| Requirement 1 |
Reproduce, line for line, the part of the listing that begins at its first line and ends with the line holding "3 bar / 30 metres / 100 feet", both ends included. Omit the pictures.

| Passage to read |
Wednesday, October 20, 2010

White Shoes for a Cherokee Bride


I prayed for Rainbow in Buffalo Heart’s sweat lodge. He was a healer, and she needed healing. Buffalo Heart blew his flute, and I heard the shrill of it at the base of my neck. I was sure Rainbow heard it too.

Rainbow went back to Tulsa around the time her kid cousin killed herself with a heroine overdose. It had been a dark year. Rainbow called a few times and told me the Rainbow energy was just not what it used to be. “It’s all drugs and alcohol and unemployment,” she said. ”Who wants to live?” She asked me to use the company phone to conference a free call with her friend Eva in Germany, but that had not been possible, and I was feeling bad about that.

So when I returned from the weekend with Buffalo Heart, I called Rainbow’s new number. Incredibly, she answered.

“RBG this is MWP. Hey are you coming to New York?”

“Planning on it. Planning on it. Hey can you do me a favor?”

“What is it Darling?” I like calling Rainbow Darling, more importantly she likes it. She knows I love her, and that it’s up to her to direct those feelings of mine. It’s Father, with a bit of Eros thrown in. She likes the fact I’m still attracted to her.

“I need you to go to Canal Street to buy some white shoes. They’re the open ended flip flops made out of white netting with little white flowers attached to the front. I need a size eleven.”

“Size eleven, that’s enormous!”

“I told you this is the land of giants. They’re for a wedding.”

“Are they for you?”

“Are you kidding? I don’t wear an eleven, you should know that by now. They’re for the bride. I need them here in Tulsa by Friday. Can you do it?”

“I’ll try Darling. I’ll try”

I took the N train into Manhattan and got off at Canal. The weekend had set my head on fire. It felt like white light was pouring out of my forehead and neck. I wondered if I was sick. Bits of poison ivy began to break through at my ankles and wrists. The air was hot and rank and humid. It had been raining solidly for three days. Today the sun was trying to poke through but everything was wet.

I thought about Buffalo Heart’s last email. “I know you believe you understand what you think I said, but I am not sure you realize that what you heard is not what I meant.”

Thinking about all this gave me a headache. Clearly there was a link between events. Why was he being so difficult?

Buffalo Heart was part Cherokee by birth. Now two days later this assignment comes to go find some shoes for a Cherokee lady I don’t even know, from Rainbow, a Cherokee lady that I know well and love like my own family. The whole thing was cryptic.

| Requirement 2 |
Write the next part of the story about the white shoes for a Cherokee bride, starting after its final sentence.

| Data items |
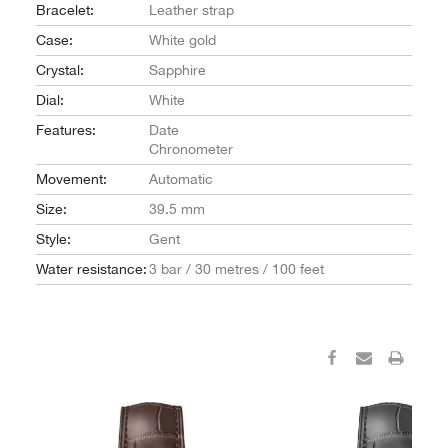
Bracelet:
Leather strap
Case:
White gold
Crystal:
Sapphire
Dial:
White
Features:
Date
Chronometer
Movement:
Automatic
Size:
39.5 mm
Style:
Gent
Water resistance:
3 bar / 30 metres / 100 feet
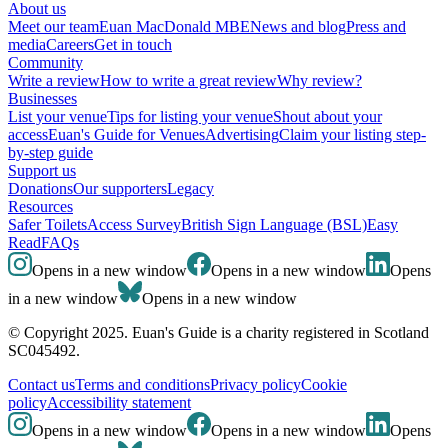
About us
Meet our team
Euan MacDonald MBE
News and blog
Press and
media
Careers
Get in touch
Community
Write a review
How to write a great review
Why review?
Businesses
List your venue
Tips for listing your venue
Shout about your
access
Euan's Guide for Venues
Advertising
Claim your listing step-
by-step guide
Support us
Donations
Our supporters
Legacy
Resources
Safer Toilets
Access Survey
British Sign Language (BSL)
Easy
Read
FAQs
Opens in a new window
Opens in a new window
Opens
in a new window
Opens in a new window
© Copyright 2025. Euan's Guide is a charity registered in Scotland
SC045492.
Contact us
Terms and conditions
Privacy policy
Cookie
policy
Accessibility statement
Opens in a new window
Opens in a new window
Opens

| Result 1 |
Bracelet:
Leather strap
Case:
White gold
Crystal:
Sapphire
Dial:
White
Features:
Date
Chronometer
Movement:
Automatic
Size:
39.5 mm
Style:
Gent
Water resistance:
3 bar / 30 metres / 100 feet

| Result 2 |
I had just met Buffalo Heart over the weekend. He was running a sweat lodge at the festival in Pennsylvania. They had the lodge set up next to a beautiful piece of the river. It was cold water, that ran in pools, and on the other side were some high rocks, and hemlocks growing out of them.

Buffalo Heart grew up in Virginia, where a lot of the Cherokee had ended up after the Trail of Tears. He had Cherokee blood in him, he said, but really he was just a wild kid, from a not-so-good part of town, stealing stuff, and taxing everyone's patience. "I was in trouble, headed for worse trouble," he said.

He met a healer, an old Hopi man, who healed in various ways, one of them was by running sweat lodges.

It was the full ritual. A sacred sequence, walking around the fire, offerings made, tobacco smoked out through the pores by the steam of hot rocks thrown into the lodge. A swim in cold water between sweats. You did it four times. Inside, where it was dark, everyone sat in a circle looking at the large glowing stones tossed in by the assistant from the outside. We sang songs. Buffalo Heart and his helper sang songs themselves.

This was what he learned from the old man, indeed he was showing me now. The same sequence. The new-agers circled, listening as he blew his flute, and asked everyone to say a blessing.

The first time he sweated, the old shaman loaded a "pipe the size of a gourd, packed it with massive amounts of his most powerful tobacco, and other herbs, and lit it with a piece of burning branch from the fire, and handed to him with the command, "Inhale! Deeply!".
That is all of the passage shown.